Präparate zur äußeren Anwendung
Zu den am häufigsten bei Kindern verwendeten Therapiemaßnahmen bei atopischer Dermatitis überhaupt gehören, ebenso wie bei den Erwachsenen, Präparate zur äußeren Anwendung. Auch in dieser Altersgruppe kommt dabei wirkstoffreien Pflegecremes und -salben sowie kortisonhaltigen Externa die mit Abstand größte Bedeutung zu: 91,8% bzw. 74,3% der Kinder haben Erfahrungen mit diesen Therapieformen gemacht.

Es folgen harnstoffhaltige Salben, die von 50,9% genannt werden, sowie Präparate mit Wirkstoffen aus der Natur (32,7%).

Den geringsten Verbreitungsgrad bei Kindern mit atopischer Dermatitis haben Präparate mit Wirkstoffen gegen Pilze (Antimykotika) sowie teerhaltige Externa. Sie wurden lediglich von knapp einem Viertel der Befragten jemals angewendet.

Während in der Erwachsenengruppe sowohl wirkstoffreie als auch kortisonhaltige Externa von ca. 50% aller Befragten kontinuierlich oder wiederholt angewendet werden, wird bezogen auf die Untersuchungspopulation der Kinder insgesamt deutlich, daß ausschließlich wirkstoffreie Externa von ca. der Hälfte aller Kinder zumindest mehrfach eingesetzt werden (von 55,0%).

Auch in bezug auf die Kinder, die eine spezifische Therapie bereits angewendet haben, zeigt sich, daß die wirkstoffreien Präparate am häufigsten durchgängig oder wiederholt verwendet werden (59,9%). Relativ häufig werden auch kortisonhaltige Cremes oder Salben (42,5%) sowie harnstoffhaltige Externa nicht nur punktuell verwendet (36,8%).

Während die genannten Therapien damit von den Kindern, die bereits Erfahrungen mit der jeweiligen Behandlungsmaßnahme gemacht haben, relativ häufig als Dauer- oder zumindest Wiederholungstherapie eingesetzt werden, wird von Personen, die jemals teerhaltige Produkte angewendet haben, nur von einem geringen Teil (17,9%) eine zumidest mehrfache Anwendung angegeben.

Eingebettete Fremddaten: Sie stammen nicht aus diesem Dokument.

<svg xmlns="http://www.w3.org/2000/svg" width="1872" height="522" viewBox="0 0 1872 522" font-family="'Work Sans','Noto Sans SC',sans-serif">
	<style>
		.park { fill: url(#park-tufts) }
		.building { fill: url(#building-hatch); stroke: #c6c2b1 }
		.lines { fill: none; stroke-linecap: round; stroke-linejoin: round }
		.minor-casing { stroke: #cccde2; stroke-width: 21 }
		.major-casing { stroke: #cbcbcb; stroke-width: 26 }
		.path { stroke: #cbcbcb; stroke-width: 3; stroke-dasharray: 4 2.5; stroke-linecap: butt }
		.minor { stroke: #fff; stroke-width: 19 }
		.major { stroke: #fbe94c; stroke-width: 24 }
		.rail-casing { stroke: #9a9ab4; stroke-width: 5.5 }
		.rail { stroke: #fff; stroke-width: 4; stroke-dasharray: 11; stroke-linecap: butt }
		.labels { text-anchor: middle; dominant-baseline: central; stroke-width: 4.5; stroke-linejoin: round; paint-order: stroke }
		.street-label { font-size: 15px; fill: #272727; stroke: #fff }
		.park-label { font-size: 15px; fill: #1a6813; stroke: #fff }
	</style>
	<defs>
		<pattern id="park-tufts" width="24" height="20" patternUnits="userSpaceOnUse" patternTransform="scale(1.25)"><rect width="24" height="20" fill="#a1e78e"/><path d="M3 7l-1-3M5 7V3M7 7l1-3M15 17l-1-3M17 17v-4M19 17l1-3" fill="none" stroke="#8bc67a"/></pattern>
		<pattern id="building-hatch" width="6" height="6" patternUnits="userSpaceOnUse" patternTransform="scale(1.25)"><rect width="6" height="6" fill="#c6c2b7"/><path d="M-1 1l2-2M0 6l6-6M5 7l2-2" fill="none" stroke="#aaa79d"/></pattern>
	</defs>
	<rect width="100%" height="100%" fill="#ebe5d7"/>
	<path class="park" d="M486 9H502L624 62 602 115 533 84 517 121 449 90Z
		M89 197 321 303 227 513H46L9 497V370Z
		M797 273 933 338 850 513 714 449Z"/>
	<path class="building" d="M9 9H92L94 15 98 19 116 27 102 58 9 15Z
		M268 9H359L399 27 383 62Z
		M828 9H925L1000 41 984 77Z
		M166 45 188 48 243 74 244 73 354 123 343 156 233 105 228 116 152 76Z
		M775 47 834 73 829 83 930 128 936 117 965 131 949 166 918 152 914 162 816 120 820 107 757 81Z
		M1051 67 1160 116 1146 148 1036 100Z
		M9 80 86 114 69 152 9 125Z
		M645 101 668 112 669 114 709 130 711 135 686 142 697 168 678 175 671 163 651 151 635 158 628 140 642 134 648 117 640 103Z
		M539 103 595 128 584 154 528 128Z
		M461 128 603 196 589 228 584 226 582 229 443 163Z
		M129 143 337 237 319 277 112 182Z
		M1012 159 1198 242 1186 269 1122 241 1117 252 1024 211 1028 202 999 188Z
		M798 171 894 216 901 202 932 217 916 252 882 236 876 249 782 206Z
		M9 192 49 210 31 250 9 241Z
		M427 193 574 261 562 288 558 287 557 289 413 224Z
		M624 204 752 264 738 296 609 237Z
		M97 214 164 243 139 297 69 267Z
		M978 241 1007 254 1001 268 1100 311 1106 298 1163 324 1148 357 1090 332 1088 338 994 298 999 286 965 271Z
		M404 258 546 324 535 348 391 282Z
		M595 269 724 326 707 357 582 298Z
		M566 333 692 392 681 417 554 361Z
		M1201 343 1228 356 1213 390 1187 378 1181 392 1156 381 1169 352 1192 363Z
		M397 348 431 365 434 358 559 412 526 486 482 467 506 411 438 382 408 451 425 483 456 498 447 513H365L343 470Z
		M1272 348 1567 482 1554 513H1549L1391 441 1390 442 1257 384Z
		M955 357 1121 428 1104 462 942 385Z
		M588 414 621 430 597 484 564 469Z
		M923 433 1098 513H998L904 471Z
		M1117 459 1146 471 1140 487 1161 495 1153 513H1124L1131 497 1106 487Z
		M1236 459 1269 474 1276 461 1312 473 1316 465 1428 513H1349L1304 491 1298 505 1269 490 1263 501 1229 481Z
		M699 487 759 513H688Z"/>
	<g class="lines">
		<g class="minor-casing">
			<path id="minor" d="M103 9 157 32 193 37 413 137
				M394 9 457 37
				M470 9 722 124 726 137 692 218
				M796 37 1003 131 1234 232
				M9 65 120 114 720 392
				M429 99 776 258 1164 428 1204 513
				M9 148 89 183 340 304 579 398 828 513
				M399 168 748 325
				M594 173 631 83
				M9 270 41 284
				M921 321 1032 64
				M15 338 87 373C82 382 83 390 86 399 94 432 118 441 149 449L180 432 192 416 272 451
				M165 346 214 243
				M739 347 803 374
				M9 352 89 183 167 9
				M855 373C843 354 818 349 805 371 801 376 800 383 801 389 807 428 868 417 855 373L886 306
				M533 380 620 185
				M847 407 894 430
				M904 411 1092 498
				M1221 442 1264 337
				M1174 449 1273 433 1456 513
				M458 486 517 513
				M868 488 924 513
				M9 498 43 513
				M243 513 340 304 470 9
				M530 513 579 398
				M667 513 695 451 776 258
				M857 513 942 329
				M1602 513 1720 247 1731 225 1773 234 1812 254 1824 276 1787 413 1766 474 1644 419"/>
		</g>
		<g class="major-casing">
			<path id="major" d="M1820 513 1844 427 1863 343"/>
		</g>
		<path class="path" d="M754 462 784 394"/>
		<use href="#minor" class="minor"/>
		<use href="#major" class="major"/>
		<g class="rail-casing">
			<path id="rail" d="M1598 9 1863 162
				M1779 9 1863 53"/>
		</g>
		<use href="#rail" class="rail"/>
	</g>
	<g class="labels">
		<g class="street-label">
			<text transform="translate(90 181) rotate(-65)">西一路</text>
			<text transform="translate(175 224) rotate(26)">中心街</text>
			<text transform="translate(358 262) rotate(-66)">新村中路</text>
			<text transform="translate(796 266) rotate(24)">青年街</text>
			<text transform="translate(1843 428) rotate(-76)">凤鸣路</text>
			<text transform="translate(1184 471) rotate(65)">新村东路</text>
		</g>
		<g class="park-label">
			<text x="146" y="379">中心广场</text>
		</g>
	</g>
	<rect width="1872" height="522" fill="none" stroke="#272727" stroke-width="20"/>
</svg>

Präparate zur inneren Anwendung
Im Vergleich zu den extern anwendbaren Behandlungen weisen die Therapien zur inneren Anwendung erwartungsgemäß eine deutlich geringere Häufigkeit in der Anwendung bei der Gesamtpopulation auf, die zwischen 8,8% (Kortison) und 31,0% (Antiallergika) liegt. Erfahrungen mit homöopathischen oder phytotherapeutischen Therapien haben jeweils ca. ein Viertel der Kinder gemacht. Die Anwendungshäufigkeit insbesondere in bezug auf kortisonhaltige Interna ist damit bei Kindern deutlich geringer als bei Erwachsenen (22,0%).

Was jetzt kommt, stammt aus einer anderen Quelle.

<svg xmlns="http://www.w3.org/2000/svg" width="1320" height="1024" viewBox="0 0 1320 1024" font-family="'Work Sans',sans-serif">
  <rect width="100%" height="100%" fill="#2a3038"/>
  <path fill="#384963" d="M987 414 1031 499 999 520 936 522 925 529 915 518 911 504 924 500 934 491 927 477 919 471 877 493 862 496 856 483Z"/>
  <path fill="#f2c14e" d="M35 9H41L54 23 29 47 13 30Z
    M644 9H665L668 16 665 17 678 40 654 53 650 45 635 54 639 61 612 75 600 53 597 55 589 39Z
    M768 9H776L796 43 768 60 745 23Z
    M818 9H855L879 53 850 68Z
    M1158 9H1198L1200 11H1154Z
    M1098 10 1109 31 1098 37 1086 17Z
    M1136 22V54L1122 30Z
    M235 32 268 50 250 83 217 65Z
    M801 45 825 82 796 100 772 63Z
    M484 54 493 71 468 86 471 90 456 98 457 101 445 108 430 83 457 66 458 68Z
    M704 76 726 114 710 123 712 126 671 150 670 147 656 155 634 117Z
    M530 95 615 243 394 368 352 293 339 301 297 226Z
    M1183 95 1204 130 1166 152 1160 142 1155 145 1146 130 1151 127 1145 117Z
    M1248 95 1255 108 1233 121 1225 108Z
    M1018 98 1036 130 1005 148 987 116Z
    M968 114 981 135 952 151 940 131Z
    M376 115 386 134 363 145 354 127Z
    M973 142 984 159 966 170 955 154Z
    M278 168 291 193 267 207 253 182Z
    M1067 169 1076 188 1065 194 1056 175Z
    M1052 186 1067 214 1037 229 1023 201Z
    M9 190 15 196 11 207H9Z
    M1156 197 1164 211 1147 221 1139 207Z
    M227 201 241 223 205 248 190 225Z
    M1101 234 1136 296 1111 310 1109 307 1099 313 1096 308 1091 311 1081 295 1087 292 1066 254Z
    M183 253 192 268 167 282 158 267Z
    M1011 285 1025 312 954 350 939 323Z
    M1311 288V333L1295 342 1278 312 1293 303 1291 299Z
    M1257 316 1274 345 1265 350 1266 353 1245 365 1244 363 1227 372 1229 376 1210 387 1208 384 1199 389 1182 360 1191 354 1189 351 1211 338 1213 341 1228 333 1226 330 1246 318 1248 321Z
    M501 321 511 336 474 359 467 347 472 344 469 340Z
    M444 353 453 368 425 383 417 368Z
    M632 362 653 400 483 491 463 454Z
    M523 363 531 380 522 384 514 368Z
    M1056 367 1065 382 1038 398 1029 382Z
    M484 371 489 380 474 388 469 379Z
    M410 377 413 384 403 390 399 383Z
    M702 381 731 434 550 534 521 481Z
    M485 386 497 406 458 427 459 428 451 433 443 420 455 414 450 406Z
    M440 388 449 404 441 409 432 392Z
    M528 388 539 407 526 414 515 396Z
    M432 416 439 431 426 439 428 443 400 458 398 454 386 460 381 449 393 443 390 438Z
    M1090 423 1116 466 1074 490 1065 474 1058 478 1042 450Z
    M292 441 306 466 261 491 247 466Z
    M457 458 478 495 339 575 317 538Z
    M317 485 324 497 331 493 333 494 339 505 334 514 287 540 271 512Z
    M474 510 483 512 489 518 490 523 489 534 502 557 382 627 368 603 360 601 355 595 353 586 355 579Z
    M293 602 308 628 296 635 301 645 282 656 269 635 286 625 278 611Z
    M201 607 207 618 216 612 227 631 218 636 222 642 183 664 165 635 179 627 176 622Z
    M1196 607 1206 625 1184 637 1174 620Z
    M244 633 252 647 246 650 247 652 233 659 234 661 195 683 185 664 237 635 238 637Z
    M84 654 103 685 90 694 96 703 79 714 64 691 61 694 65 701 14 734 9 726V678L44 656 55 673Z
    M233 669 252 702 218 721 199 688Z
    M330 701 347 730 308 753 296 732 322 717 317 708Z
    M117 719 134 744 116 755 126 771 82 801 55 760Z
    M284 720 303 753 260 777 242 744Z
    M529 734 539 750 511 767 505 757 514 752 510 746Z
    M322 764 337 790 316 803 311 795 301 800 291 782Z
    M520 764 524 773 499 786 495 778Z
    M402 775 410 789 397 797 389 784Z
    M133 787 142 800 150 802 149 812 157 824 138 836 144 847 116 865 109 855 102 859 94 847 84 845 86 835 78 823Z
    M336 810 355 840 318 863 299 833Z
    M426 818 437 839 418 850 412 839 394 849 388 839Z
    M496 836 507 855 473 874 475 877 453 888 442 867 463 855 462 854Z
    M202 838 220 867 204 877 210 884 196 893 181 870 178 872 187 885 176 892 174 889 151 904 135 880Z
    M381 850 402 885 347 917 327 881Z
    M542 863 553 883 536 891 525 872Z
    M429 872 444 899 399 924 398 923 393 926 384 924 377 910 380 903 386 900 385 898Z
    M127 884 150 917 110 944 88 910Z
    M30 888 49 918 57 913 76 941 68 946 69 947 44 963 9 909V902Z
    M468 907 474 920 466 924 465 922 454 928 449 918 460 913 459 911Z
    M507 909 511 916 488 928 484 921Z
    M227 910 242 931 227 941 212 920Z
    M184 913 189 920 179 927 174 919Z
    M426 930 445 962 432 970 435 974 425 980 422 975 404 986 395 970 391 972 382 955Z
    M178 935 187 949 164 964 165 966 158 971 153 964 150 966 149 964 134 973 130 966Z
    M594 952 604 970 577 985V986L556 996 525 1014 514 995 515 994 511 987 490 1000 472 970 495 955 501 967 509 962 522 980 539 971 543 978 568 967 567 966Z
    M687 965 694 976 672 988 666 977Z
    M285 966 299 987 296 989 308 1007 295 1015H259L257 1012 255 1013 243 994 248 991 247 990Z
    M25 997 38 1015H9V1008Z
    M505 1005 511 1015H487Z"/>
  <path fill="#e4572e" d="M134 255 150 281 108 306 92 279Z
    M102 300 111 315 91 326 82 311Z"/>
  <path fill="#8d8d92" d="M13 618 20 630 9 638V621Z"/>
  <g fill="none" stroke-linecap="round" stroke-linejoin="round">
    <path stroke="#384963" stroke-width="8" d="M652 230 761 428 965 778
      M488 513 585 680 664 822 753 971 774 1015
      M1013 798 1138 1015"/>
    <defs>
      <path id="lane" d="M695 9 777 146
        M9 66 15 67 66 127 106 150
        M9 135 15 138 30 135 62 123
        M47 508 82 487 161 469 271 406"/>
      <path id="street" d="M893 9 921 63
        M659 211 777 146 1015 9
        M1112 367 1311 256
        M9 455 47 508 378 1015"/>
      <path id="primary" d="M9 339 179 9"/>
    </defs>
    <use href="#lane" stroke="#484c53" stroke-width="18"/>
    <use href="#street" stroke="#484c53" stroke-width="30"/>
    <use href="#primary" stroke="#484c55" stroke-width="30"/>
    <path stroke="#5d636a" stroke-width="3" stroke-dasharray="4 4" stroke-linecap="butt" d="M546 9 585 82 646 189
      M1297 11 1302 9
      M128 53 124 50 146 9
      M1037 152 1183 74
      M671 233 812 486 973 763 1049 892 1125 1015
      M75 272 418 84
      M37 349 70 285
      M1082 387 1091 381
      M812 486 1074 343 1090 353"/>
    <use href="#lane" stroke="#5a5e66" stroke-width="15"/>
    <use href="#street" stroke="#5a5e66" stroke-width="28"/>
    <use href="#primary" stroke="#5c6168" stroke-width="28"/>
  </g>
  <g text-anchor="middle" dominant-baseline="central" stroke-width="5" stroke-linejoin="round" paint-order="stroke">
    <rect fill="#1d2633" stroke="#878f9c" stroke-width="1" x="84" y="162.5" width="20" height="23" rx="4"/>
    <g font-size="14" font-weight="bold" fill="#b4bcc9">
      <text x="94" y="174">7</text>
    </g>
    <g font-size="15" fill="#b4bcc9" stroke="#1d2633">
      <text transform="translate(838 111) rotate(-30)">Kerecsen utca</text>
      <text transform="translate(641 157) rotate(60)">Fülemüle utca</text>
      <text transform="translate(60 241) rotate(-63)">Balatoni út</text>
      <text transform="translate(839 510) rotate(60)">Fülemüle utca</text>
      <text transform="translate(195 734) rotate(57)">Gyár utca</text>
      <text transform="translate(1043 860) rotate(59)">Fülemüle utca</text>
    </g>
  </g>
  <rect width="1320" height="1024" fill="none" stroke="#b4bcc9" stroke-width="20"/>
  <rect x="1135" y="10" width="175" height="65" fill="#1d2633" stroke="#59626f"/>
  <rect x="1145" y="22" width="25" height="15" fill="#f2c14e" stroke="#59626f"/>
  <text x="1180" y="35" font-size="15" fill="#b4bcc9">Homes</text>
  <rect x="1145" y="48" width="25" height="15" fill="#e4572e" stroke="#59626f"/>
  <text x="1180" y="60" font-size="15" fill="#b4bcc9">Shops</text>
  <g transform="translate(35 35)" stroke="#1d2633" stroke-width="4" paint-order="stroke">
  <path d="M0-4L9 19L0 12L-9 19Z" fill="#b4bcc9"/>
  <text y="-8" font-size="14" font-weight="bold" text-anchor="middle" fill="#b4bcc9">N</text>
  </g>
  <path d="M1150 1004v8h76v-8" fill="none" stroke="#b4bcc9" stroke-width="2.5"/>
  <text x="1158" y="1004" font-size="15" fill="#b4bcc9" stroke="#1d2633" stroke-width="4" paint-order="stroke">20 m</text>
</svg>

Bezogen auf die Gesamtpopulation werden, in Übereinstimmung mit den Ergebnissen bei der Erwachsenenstichprobe, bei Kindern Antiallergika am häufigsten kontinuierlich oder wiederholt angewendet (11,7%), während die anderen Interna seltener zumindest mehrfach eingesetzt werden (pflanzliche Interna: 8,8%; homöopathische Interna: 7,6%; kortisonhaltige Interna: 2,9%; Beruhigungsmittel: 1,8%).

Betrachtet man dagegen nur die Kinder, die diese Therapien bereits angewendet haben, so zeigt sich, daß der Anteil der kontinuierlichen oder wiederholten Anwender zwar auch bei dieser Bezugsgruppe bei den Antiallergika am größten ist (37,7%), darüber hinaus werden aber auch Wirkstoffe aus der Natur (34,9%), kortisonhaltige Interna (33,3%) sowie Medikamente auf homöopathischer Basis (28,9%) relativ häufig dauerhaft oder zumindest mehrfach eingesetzt. Beruhigungsmittel werden dagegen nur von 15,0% längerfristig angewendet.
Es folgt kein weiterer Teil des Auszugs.